YOUR ASSIGNMENT:
For every line in the records that has the word "yChannelSelector", make a copy.

Collected data entries:
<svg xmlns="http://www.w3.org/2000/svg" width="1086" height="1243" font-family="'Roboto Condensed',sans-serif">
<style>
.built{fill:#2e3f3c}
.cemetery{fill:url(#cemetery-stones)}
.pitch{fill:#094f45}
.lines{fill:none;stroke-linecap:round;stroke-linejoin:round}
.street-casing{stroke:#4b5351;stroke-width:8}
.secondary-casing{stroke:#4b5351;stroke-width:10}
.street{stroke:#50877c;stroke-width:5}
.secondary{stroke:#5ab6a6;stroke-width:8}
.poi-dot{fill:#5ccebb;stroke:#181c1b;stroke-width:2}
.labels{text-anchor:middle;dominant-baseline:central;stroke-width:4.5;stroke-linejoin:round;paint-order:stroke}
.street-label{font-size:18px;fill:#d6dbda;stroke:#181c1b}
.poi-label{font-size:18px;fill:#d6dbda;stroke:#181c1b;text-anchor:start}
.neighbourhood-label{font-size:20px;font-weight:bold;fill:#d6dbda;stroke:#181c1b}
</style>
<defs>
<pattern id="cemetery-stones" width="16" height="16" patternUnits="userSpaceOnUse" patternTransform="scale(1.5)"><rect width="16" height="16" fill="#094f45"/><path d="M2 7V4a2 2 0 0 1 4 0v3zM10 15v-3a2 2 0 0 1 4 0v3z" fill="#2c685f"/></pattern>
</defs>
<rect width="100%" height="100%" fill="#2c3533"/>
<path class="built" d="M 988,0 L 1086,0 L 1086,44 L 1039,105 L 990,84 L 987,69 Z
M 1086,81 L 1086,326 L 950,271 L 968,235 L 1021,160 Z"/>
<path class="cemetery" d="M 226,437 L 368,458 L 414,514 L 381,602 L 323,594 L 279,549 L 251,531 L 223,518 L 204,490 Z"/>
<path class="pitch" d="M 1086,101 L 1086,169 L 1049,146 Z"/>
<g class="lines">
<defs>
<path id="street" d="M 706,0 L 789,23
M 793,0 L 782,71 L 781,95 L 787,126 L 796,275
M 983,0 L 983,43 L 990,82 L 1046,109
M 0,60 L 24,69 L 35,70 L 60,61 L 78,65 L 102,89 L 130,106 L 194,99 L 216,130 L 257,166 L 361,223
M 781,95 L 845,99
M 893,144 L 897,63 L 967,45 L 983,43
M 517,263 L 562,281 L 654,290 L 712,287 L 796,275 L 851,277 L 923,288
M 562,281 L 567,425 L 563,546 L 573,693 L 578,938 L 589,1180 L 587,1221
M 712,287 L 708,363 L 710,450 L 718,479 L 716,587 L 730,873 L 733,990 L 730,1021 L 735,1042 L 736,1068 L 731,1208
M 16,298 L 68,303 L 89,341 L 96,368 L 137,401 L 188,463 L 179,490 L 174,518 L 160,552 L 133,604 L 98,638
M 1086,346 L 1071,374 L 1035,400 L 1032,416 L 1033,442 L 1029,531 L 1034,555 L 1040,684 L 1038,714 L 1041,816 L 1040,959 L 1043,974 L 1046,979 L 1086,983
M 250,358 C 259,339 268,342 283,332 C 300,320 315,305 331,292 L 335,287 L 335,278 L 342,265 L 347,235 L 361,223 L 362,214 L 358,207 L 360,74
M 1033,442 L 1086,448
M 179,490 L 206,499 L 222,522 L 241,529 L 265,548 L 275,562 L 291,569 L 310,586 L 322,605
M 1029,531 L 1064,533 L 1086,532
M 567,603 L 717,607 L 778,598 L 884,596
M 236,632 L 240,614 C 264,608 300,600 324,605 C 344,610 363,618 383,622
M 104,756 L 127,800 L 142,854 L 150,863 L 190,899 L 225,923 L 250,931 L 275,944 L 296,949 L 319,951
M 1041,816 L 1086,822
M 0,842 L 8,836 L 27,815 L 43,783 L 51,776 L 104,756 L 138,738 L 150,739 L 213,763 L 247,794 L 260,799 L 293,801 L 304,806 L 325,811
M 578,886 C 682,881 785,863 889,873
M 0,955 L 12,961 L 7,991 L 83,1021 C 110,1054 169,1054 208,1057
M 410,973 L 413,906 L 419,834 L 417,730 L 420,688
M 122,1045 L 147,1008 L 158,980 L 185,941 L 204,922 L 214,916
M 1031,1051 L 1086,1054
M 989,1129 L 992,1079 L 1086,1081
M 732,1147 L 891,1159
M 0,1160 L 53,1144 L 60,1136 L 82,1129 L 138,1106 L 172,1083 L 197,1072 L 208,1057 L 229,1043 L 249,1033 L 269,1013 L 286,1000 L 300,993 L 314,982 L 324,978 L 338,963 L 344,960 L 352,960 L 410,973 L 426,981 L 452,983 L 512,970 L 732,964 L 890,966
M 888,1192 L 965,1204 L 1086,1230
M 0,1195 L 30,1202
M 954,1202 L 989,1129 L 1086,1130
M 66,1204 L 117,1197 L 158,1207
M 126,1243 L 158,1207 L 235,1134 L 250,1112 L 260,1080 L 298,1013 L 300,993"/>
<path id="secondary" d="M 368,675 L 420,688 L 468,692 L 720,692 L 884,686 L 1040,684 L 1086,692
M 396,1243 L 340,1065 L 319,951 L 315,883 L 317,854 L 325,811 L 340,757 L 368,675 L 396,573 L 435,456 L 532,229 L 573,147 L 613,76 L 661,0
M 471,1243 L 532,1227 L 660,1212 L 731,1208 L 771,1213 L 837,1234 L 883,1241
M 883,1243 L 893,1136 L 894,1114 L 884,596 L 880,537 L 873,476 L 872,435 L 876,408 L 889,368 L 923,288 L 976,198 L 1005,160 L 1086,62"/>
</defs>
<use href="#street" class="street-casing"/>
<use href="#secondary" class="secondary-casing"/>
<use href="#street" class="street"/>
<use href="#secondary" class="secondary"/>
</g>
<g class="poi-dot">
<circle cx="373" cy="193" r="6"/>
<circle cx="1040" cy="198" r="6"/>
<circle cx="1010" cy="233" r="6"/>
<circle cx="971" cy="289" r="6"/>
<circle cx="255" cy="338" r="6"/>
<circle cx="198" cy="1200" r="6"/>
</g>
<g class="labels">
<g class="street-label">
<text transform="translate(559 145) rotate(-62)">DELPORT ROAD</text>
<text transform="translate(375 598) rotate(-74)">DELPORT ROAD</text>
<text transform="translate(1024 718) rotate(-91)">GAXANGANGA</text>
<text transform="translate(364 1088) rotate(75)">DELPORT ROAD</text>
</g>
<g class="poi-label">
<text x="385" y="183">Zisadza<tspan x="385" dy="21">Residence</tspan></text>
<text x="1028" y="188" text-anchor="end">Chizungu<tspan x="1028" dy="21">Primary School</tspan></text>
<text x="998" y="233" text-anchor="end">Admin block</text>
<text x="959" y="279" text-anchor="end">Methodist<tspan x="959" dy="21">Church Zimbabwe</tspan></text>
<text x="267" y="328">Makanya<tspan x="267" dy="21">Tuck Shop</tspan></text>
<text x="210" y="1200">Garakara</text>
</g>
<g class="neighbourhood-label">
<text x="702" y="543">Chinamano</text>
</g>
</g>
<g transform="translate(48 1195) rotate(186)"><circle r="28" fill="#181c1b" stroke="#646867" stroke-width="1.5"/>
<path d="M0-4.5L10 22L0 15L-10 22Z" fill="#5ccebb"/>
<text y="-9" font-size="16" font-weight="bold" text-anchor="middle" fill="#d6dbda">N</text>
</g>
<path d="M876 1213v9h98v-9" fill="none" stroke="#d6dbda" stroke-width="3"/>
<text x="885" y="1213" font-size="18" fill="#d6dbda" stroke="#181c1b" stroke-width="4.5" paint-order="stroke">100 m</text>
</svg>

...

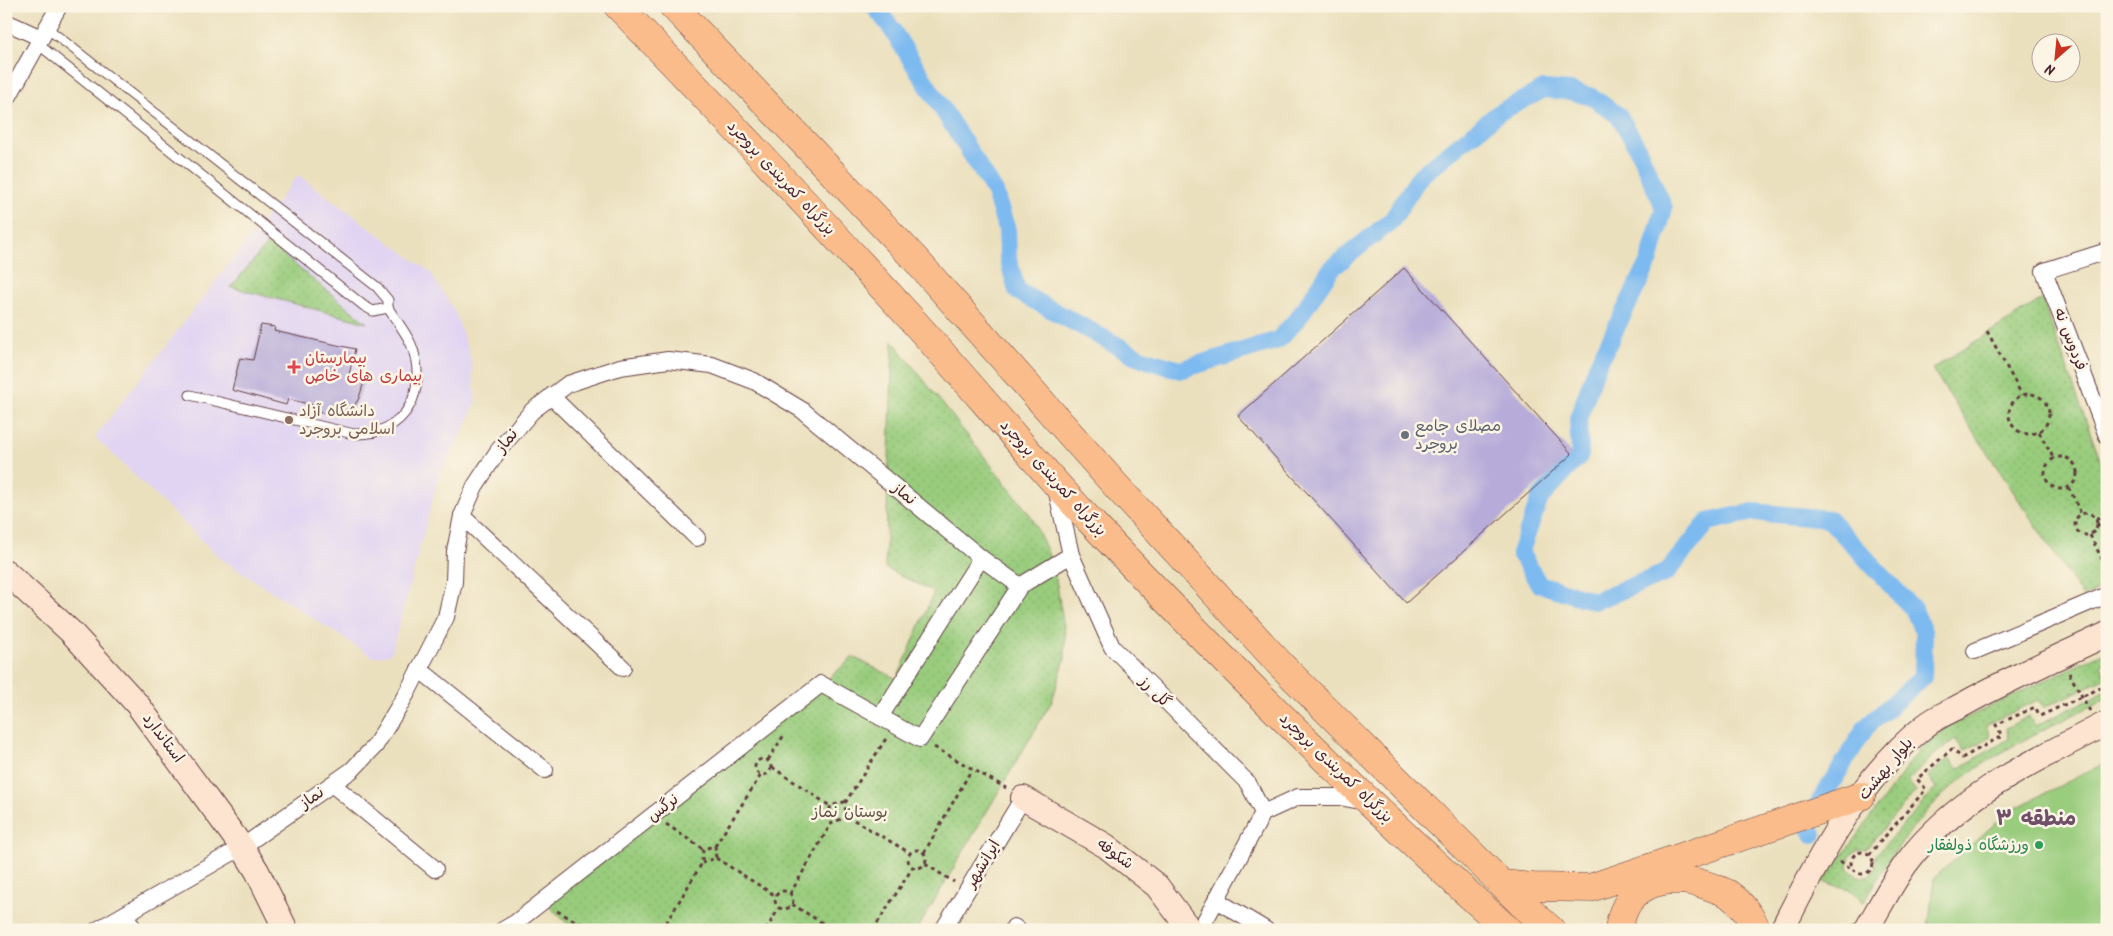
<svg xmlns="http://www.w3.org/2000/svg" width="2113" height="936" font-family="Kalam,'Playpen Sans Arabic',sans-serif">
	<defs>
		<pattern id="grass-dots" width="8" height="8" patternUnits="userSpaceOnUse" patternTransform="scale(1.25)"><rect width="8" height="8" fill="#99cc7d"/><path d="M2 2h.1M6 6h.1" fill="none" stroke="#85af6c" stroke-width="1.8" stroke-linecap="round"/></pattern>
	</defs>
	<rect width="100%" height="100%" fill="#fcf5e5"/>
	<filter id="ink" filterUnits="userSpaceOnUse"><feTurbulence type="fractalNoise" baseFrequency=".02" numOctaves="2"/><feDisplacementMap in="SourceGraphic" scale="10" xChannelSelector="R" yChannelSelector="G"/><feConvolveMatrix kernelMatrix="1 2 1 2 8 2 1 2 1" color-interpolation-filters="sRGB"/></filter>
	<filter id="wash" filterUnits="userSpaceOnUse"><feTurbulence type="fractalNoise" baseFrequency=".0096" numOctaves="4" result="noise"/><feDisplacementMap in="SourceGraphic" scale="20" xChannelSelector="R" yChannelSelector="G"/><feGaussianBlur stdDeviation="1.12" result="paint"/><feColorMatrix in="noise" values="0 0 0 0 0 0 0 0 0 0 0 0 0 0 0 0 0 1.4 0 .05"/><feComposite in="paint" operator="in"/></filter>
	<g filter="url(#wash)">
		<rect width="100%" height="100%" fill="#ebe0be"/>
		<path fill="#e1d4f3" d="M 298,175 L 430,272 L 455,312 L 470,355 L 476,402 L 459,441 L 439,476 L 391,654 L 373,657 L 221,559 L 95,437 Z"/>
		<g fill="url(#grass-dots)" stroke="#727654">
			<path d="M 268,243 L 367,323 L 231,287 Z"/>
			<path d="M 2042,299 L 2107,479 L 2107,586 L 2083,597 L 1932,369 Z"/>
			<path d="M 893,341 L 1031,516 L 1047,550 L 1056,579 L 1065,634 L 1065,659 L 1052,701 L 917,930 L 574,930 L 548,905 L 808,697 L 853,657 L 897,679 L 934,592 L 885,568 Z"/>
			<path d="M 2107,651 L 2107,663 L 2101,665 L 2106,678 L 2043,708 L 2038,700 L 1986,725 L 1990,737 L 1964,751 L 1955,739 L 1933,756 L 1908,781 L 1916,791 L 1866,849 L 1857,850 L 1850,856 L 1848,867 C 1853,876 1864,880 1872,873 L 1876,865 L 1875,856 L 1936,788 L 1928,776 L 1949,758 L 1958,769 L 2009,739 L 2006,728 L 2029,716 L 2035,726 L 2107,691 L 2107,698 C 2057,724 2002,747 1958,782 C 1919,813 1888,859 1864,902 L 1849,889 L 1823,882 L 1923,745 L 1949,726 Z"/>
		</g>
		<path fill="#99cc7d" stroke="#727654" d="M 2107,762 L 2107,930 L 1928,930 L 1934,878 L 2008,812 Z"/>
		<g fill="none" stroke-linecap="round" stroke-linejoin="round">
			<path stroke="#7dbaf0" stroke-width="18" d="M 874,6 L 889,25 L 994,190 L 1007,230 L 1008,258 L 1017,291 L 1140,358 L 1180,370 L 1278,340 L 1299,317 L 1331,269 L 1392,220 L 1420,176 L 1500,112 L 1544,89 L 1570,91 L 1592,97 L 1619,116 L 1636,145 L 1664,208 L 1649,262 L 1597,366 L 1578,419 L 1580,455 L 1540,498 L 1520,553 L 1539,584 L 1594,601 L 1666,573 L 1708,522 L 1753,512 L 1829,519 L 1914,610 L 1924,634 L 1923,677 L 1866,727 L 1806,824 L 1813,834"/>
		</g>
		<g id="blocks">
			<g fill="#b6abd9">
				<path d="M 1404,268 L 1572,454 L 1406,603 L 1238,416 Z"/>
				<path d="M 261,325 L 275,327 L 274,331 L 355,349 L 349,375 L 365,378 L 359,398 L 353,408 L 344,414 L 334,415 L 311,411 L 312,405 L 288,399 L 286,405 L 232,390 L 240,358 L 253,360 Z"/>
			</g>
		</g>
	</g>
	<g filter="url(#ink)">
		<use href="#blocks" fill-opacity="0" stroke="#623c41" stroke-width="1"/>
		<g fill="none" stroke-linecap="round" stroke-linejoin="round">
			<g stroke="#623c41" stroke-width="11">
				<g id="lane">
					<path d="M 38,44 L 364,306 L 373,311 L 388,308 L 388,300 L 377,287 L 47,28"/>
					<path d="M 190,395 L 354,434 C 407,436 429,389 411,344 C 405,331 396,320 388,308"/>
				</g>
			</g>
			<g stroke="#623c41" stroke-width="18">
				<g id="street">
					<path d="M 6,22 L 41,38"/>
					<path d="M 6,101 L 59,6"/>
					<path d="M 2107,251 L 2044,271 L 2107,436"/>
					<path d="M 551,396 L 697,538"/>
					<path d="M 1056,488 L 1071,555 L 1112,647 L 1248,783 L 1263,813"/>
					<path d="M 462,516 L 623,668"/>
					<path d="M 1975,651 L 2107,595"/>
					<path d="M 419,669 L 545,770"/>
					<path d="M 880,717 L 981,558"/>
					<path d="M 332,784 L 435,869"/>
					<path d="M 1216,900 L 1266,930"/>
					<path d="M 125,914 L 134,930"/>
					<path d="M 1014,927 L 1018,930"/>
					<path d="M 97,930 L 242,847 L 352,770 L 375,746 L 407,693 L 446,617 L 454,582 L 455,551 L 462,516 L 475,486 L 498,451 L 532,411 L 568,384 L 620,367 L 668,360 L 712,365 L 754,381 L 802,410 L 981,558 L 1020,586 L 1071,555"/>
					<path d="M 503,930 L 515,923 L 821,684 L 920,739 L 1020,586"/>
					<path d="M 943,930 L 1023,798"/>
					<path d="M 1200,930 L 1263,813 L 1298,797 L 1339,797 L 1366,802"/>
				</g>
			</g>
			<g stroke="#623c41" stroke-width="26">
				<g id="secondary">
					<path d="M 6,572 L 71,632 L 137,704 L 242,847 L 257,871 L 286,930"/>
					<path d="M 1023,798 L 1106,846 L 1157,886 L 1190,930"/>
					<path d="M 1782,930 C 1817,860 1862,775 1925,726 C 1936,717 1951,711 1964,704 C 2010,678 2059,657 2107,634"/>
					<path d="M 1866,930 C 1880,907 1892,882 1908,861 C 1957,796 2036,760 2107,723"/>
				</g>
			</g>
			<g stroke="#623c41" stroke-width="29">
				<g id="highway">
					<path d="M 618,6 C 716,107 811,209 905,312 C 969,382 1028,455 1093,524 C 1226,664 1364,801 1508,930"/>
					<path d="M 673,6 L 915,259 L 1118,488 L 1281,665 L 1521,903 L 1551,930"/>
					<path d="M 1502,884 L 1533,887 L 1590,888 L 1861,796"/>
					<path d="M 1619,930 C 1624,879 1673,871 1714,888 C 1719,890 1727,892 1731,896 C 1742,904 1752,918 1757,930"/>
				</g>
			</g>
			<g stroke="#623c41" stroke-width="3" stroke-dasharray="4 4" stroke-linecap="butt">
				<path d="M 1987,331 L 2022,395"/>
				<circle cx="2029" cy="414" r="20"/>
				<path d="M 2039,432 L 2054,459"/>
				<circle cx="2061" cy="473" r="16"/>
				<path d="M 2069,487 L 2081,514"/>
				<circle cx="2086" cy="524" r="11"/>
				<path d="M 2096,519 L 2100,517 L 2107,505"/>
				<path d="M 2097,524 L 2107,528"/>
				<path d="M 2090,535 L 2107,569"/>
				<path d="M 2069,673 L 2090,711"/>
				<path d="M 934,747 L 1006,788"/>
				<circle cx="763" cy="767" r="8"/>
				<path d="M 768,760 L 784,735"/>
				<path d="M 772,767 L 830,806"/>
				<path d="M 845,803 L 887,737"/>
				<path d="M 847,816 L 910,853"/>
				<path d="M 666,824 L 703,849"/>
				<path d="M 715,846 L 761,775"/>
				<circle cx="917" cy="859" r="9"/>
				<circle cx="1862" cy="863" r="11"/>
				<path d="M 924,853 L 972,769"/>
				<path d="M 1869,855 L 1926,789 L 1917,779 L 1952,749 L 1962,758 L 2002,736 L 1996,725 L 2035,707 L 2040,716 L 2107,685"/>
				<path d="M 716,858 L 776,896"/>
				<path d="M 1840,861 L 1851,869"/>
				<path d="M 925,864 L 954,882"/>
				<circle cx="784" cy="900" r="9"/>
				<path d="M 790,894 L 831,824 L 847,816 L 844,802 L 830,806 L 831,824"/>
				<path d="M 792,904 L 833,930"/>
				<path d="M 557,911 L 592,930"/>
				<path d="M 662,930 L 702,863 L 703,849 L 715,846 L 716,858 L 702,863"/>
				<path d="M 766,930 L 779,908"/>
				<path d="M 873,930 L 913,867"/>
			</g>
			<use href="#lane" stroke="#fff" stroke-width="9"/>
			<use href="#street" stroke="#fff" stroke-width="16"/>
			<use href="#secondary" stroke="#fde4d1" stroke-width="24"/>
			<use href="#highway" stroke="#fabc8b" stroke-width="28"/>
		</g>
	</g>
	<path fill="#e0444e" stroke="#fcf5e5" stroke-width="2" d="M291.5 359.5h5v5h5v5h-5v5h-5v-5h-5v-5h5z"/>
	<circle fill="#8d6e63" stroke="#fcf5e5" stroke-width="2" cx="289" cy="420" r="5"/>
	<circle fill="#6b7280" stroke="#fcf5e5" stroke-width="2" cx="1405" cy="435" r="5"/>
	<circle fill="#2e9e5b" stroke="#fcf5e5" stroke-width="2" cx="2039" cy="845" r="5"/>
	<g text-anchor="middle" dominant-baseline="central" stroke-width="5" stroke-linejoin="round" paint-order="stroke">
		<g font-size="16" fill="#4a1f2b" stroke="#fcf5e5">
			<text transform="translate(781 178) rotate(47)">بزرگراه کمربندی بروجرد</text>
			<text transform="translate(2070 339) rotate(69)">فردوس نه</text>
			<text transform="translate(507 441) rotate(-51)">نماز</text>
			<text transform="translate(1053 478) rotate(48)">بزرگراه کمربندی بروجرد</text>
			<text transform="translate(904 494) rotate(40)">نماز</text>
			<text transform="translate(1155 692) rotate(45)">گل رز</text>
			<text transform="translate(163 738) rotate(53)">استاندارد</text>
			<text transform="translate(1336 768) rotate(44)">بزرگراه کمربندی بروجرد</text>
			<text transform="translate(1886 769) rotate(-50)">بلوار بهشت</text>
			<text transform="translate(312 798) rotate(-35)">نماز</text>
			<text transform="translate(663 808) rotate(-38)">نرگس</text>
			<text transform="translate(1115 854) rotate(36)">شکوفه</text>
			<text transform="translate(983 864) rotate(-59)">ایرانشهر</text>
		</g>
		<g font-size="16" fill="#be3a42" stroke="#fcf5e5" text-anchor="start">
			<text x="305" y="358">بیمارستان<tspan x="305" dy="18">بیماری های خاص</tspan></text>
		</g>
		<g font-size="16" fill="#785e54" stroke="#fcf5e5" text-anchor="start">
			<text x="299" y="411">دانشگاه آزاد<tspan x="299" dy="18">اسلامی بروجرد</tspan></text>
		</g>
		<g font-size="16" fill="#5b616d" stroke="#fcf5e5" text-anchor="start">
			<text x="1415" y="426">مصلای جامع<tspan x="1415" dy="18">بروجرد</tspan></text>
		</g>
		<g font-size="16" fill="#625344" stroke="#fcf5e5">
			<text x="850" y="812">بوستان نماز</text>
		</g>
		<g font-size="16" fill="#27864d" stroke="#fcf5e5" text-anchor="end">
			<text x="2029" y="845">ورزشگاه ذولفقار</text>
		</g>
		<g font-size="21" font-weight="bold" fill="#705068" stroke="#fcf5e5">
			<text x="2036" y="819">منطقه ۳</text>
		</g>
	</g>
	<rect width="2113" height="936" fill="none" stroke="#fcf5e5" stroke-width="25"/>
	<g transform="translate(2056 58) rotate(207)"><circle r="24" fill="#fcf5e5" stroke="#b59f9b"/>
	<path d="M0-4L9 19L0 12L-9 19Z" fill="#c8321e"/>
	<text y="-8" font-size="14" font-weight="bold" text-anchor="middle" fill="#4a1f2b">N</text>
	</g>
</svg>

TASK OUTPUT:
	<filter id="ink" filterUnits="userSpaceOnUse"><feTurbulence type="fractalNoise" baseFrequency=".02" numOctaves="2"/><feDisplacementMap in="SourceGraphic" scale="10" xChannelSelector="R" yChannelSelector="G"/><feConvolveMatrix kernelMatrix="1 2 1 2 8 2 1 2 1" color-interpolation-filters="sRGB"/></filter>
	<filter id="wash" filterUnits="userSpaceOnUse"><feTurbulence type="fractalNoise" baseFrequency=".0096" numOctaves="4" result="noise"/><feDisplacementMap in="SourceGraphic" scale="20" xChannelSelector="R" yChannelSelector="G"/><feGaussianBlur stdDeviation="1.12" result="paint"/><feColorMatrix in="noise" values="0 0 0 0 0 0 0 0 0 0 0 0 0 0 0 0 0 1.4 0 .05"/><feComposite in="paint" operator="in"/></filter>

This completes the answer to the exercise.